In a message dated 7/7/2009 12:55:23 P.M. Central Daylight Time,
[log in to unmask] writes:
Jane writes:
Until what LC's do is coded so reimbursement can be paid by third party
payers which would be tied to highly respected credentials, accurate
documentation standards and scientific rationale for our recommendations,
nothing
will improve.
Judy writes
It's scandalous, and how many mothers would find their baby's normal
feeding skills so badly affected while waiting for weeks or months to get
approval to see and/or work with an IBCLC.

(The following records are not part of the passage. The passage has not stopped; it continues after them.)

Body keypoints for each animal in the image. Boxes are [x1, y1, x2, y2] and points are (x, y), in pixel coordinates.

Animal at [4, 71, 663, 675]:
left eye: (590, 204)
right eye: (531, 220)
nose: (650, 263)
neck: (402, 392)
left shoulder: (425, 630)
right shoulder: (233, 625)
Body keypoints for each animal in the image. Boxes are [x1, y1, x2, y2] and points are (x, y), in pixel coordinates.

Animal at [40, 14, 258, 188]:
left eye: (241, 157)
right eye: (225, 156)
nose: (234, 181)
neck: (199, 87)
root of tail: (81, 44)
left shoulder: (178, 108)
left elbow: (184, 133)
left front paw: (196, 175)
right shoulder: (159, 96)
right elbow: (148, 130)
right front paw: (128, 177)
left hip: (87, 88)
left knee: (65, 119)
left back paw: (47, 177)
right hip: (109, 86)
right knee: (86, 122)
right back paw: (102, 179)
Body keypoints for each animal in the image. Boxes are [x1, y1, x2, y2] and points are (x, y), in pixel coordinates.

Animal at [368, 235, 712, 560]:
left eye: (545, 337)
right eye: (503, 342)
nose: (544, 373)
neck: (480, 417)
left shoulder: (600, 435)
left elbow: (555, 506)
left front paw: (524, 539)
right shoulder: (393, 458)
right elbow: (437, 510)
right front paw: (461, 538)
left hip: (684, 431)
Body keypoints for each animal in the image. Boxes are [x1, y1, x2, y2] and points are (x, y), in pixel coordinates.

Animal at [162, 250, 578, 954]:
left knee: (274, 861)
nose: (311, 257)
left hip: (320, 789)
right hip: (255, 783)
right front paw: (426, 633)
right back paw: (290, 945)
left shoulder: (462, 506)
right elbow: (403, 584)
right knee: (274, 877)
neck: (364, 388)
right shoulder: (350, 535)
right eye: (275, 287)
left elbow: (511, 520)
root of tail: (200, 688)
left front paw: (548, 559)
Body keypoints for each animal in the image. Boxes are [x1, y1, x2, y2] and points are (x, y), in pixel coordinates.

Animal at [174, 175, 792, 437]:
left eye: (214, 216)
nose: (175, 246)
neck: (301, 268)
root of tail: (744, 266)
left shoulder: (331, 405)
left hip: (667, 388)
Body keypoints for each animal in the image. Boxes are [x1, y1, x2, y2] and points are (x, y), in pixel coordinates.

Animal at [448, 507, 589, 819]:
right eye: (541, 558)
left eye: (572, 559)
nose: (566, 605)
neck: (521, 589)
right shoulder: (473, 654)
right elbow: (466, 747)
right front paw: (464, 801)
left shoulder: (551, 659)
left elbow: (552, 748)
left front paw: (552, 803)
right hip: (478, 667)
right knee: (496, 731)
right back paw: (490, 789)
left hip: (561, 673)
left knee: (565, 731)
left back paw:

I talk to many mothers who would benefit from seeing an IBCLC. In our
community we only have hospital based LC's who already have enough to do with
the moms while they are in the hospital. At one time our community did have 2
private practice LC's (but both now closed). When talking with moms I
would find out this mom needs an LC but mom couldn't afford it. Not having
insurance pay for lactation help is a huge problem in my opinion. Since we
have no pp LC and even when we did and a mom couldn't afford it I felt like I
was their only help and I wish it wasn't that way. I wish I could easily
and confidently refer moms to LC and have it covered by insurance.
If insurance did get involved and pay for LCs I would hate the whole
referral system where a mom has to go through a dr to get to an IBCLC. I would
be afraid that insurance companies would have very specific and rare reasons
a mom could see an IBCLC. To me having ready access to an IBCLC should be a
given for any mom who wants to breasfeed!